In wound healing, at least two studies have compared human platelet-rich plasma (PRP) and PRF with homologous preparations. For instance, human PRP showed more tissue retraction at the wound healing process’s beginning than rabbit PRP [35]. In dog skin punch defects, PRP gels of human and dog origin were equivalent in their ability to accelerate wound healing after 17 days [43]. There is thus a reason to follow up on the wound healing concepts to test heterologous preparations of PRF and translate this into a bone regeneration model such as the calvaria defect. In contrast to the two wound healing studies [35,43], we show that rat (but not human) PRF supports the osteoconductive properties of a collagen membrane when placed in a rat calvaria defect. The underlying reason remains unclear, but we know that collagen membranes functionalized with the conditioned medium of human PRF—thus, not containing the cells and the fibrin-rich matrix of the PRF membranes—result in around 50% defect coverage after four weeks [30]. Thus, mainly human cells and the fibrin-rich matrix hinder rat tissues from consolidating and forming new bone tissue.

Future research should focus on the hypothesis that plasminogen activators originating from rat cells are less capable of initiating the fibrinolytic process in a human fibrin-rich matrix, as already suggested by a study comparing the responsiveness of human recombinant tissue-type plasminogen activators between rats and humans [44]. Moreover, there have been attempts to compare the clotting properties of rat and human blood [45]. Support for this concept comes from showing that mice lacking plasminogen are incapable of bone regeneration, but, interestingly, mice lacking fibrinogen can do so [46]. Thus, fibrinolysis is more important than the formation of a fibrin-rich matrix in bone regeneration [46]. We must also consider the possibility that the cells in human PRF (actually the C-PRF rich in platelets and leucocytes [38,39,40]), provoke a local immune reaction that suppresses bone formation overall, which is typically observed at the site of chronic inflammatory osteolysis [47]. Even though the reason why human PRF reduces bone formation in a rat calvaria defect model remains to be determined, we can draw a conclusion on a descriptive level, namely that rat models are not ideal for studying the in vivo behavior of biomaterials functionalized with human PRF.

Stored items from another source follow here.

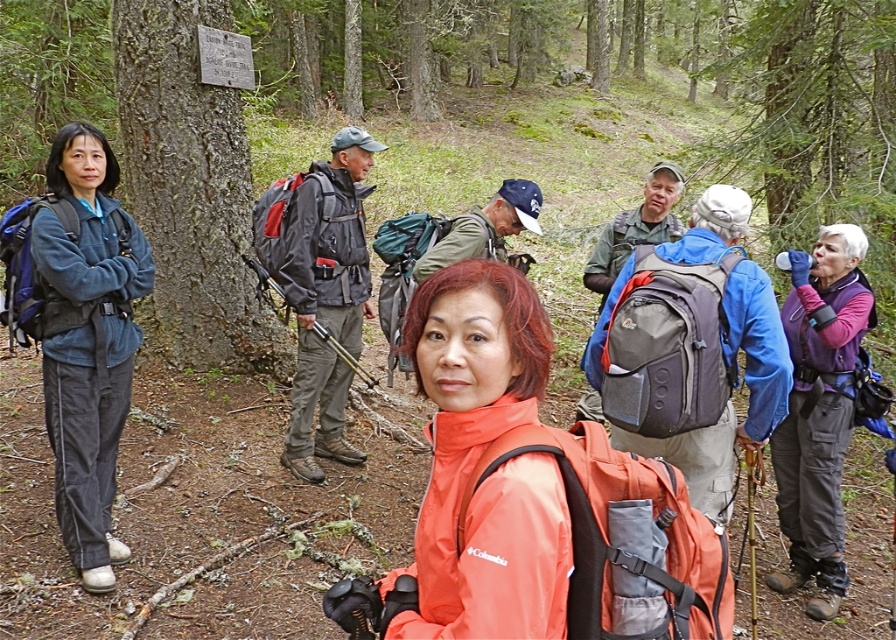
You are standing at the point marked as point [197,317] in the forest scene. You want to take a photo of the woman in the orange Columbia jacket who is facing you. Is there enough space between you and the woman to avoid blocking the shot?

The distance between you and the woman in the orange Columbia jacket is 6.16 meters, which should provide sufficient space to avoid blocking the shot as you can position yourself appropriately to capture her without obstruction.

From the picture: You are a hiker trying to locate two hikers in the group. The first is wearing a purple fleece vest at right, and the second is wearing a matte black jacket at center. Which of these two hikers is shorter?

The purple fleece vest at right has a lesser height compared to matte black jacket at center, so the hiker in the purple fleece vest at right is shorter.

In the scene shown: You are a hiker trying to locate the purple fleece vest at right. Based on the scene, where would you look relative to the smooth bark tree at left?

The smooth bark tree at left is above the purple fleece vest at right, so the purple fleece vest at right is located below the smooth bark tree at left.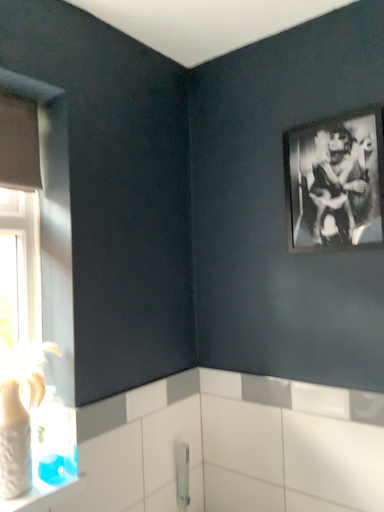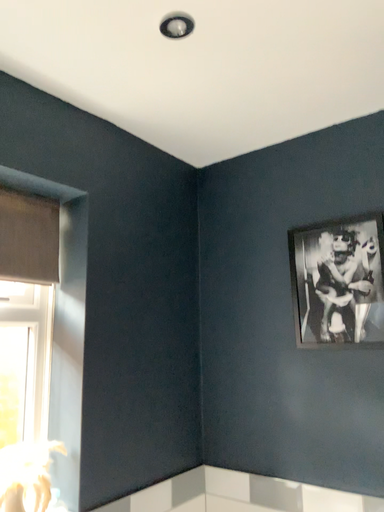
Question: Which way did the camera rotate in the video?

Choices:
 (A) rotated downward
 (B) rotated upward

Answer: (B)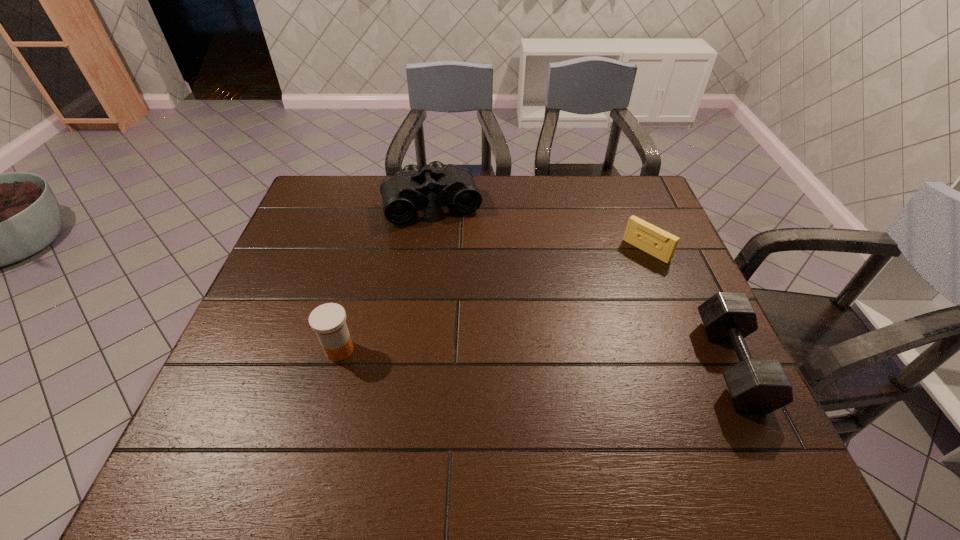
You are a GUI agent. You are given a task and a screenshot of the screen. Output one action in this format:
    pyautogui.click(x=<x>, y=<y>)
    Task: Click on the free space on the desktop that is between the medicine and the dumbbell and is positioned at the eyepieces of the binoculars
    
    Given the screenshot: What is the action you would take?
    pyautogui.click(x=480, y=355)

The width and height of the screenshot is (960, 540). I want to click on vacant space on the desktop that is between the medicine and the dumbbell and is positioned at the front of the videotape with spools, so [526, 357].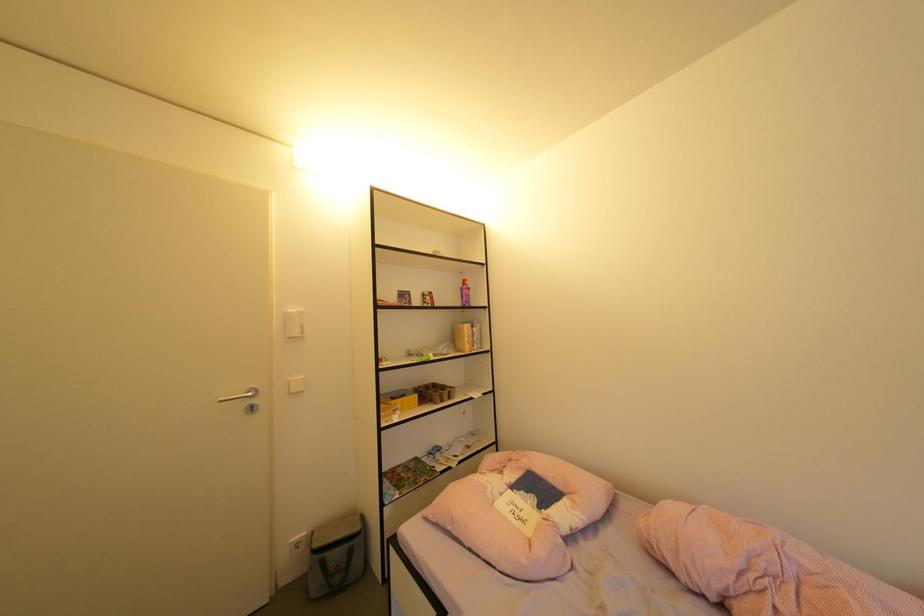
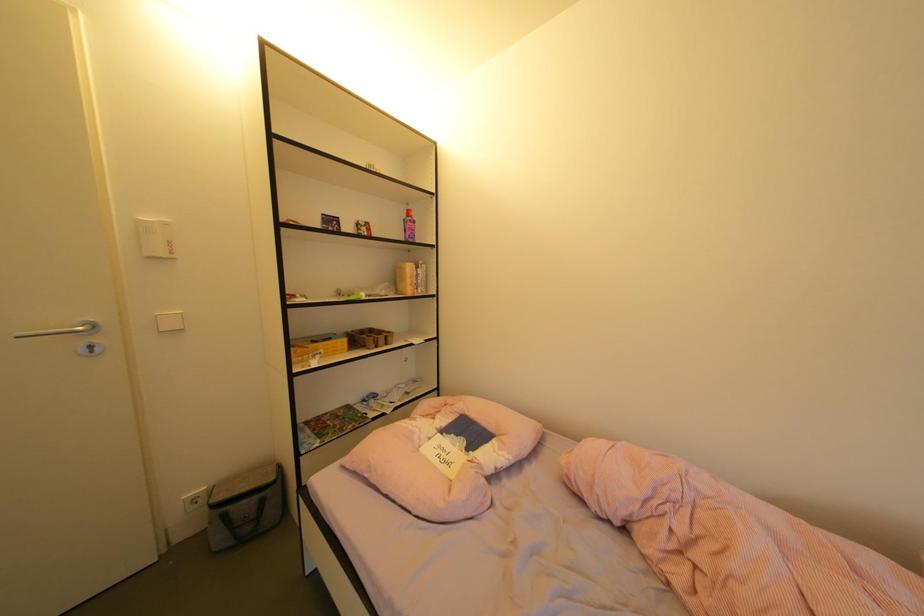
In a continuous first-person perspective shot, in which direction is the camera moving?

The cameraman moved toward right, forward.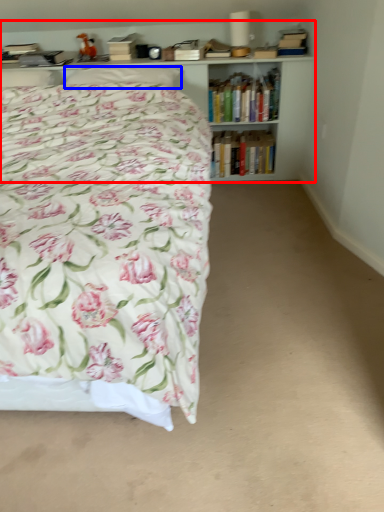
Question: Which of the following is the closest to the observer, bookcase (highlighted by a red box) or pillow (highlighted by a blue box)?

Choices:
 (A) bookcase
 (B) pillow

Answer: (B)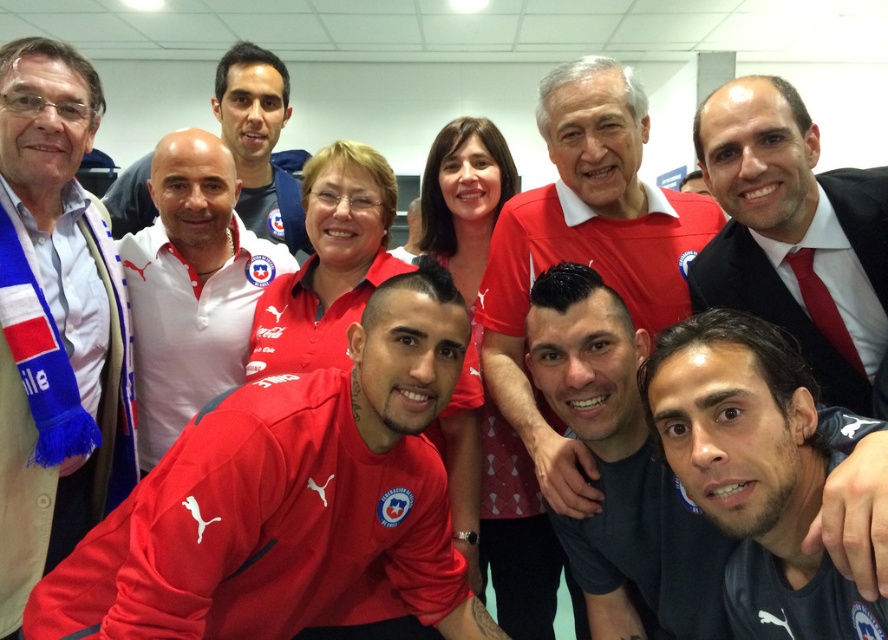
Question: Does matte red jersey at center appear on the left side of white matte shirt at center?

Choices:
 (A) no
 (B) yes

Answer: (A)

Question: Which object appears closest to the camera in this image?

Choices:
 (A) dark blue jersey at center
 (B) matte white shirt at center

Answer: (A)

Question: Does dark blue jersey at center have a greater width compared to matte black suit at right?

Choices:
 (A) no
 (B) yes

Answer: (A)

Question: Which point is farther to the camera?

Choices:
 (A) matte black suit at right
 (B) matte red jersey at center
 (C) matte red shirt at center
 (D) matte white shirt at center

Answer: (D)

Question: Which is nearer to the dark blue jersey at center?

Choices:
 (A) white matte shirt at center
 (B) white fabric scarf at upper left
 (C) matte black suit at right

Answer: (C)

Question: From the image, what is the correct spatial relationship of white fabric scarf at upper left in relation to matte black suit at right?

Choices:
 (A) left
 (B) right

Answer: (A)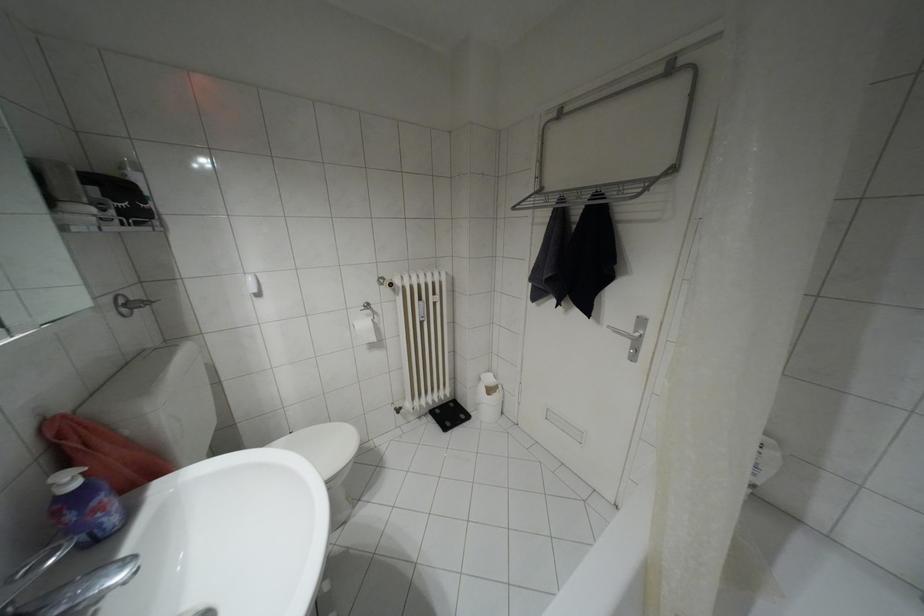
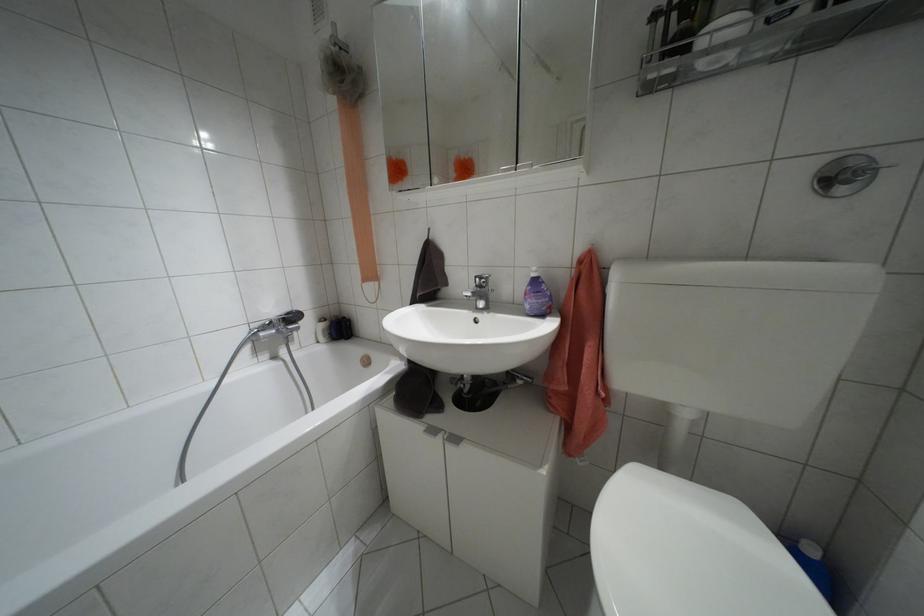
Where in the second image is the point corresponding to [75,484] from the first image?

(532, 274)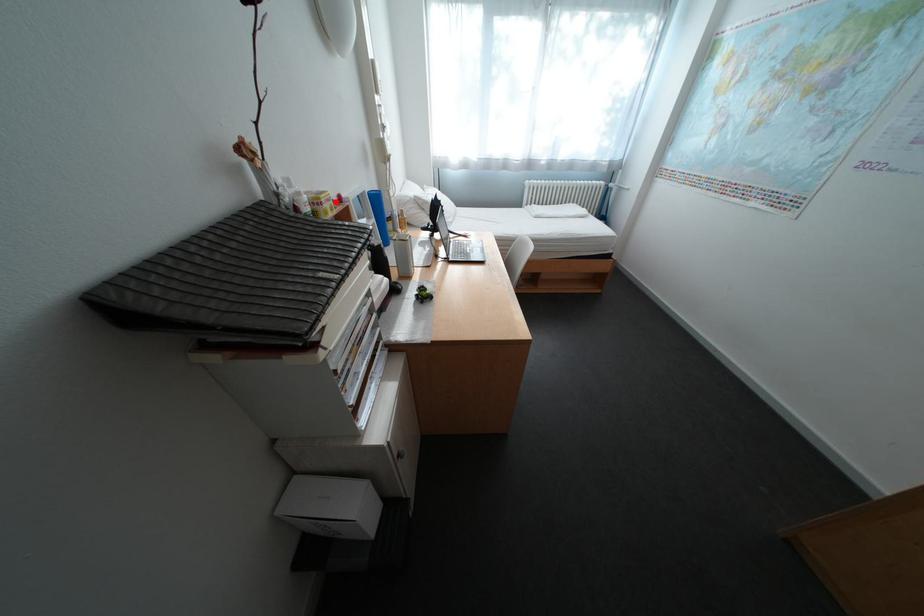
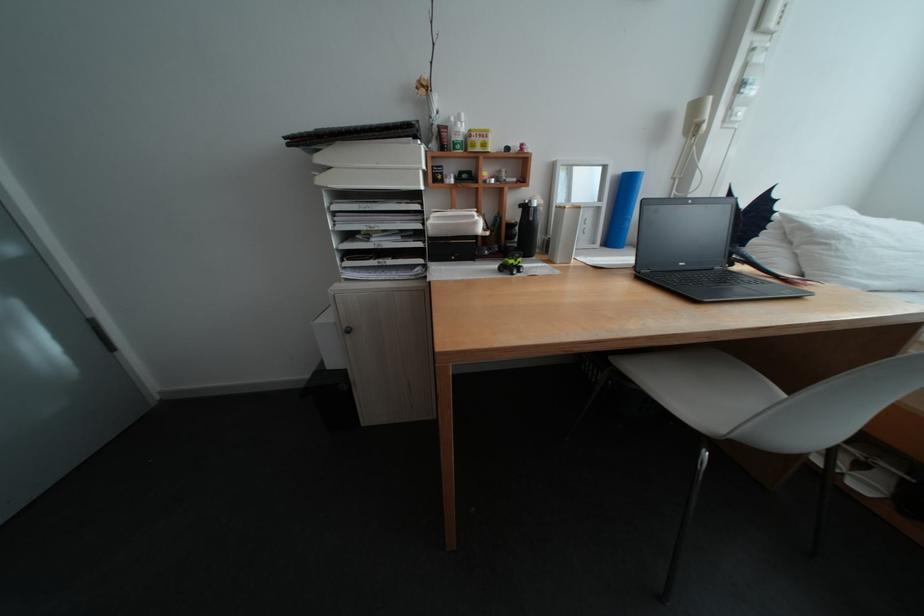
Locate, in the second image, the point that corresponds to the highlighted location in the first image.

(485, 135)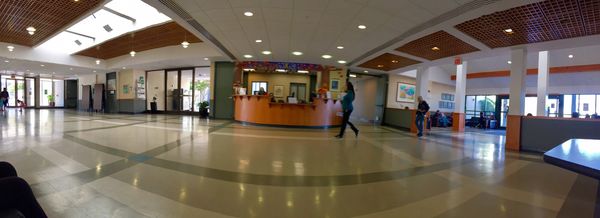
What are the coordinates of `recessed lighting` in the screenshot? It's located at (361, 29), (250, 18), (259, 39), (269, 49), (293, 53), (327, 55), (42, 67).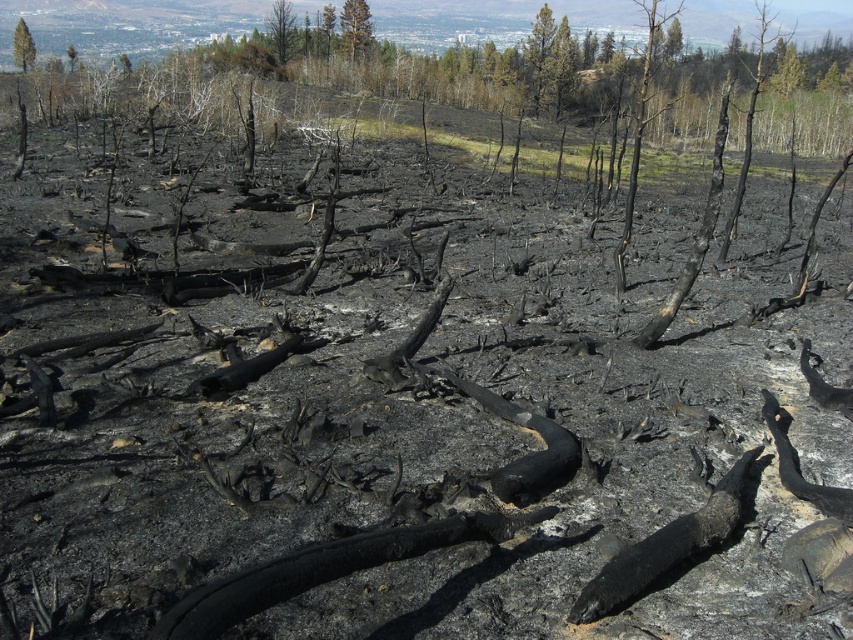
Consider the image. You are a firefighter assessing the fire damage. You notice the charcoal bark tree at upper center and the charred wood tree at upper left. Which tree appears larger in size?

The charcoal bark tree at upper center is bigger than the charred wood tree at upper left, so it appears larger in size.

You are standing at the point with coordinates point (x=71, y=60) and want to walk to the point with coordinates point (x=619, y=243). Which direction should you move in to reach your destination?

You should move forward because point (x=619, y=243) is in front of point (x=71, y=60).

You are a firefighter assessing the fire damage. You notice the green matte tree at upper center and the charred wood tree at upper left in the distance. Which tree appears taller from your vantage point?

The green matte tree at upper center appears taller than the charred wood tree at upper left.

The present study has several limitations that should be acknowledged. Firstly, we were unable to investigate the molecular mechanisms underlying bone formation for each treatment, which could provide valuable insights into the mechanisms of action. Additionally, our study only included a single time point for observation, focusing on the early healing stages. While this allowed us to evaluate initial differences between the treatment groups, a longer-term follow-up would have provided a more comprehensive understanding of the treatment effects over time.

5. Conclusions

The rat calvaria defect is an accepted model to determine the possible impact of rat PRF on bone regeneration, but not necessarily that of PRF from human blood. In support of this claim, we show that bone regeneration in defects treated with Bio-Gide^® collagen membranes soaked with rat PRF is more pronounced than in membranes treated with human PRF, based on histology and micro-CT. These observations imply that caution is necessary when generalizing conclusions about the efficacy of human PRF in the rat calvaria defect model.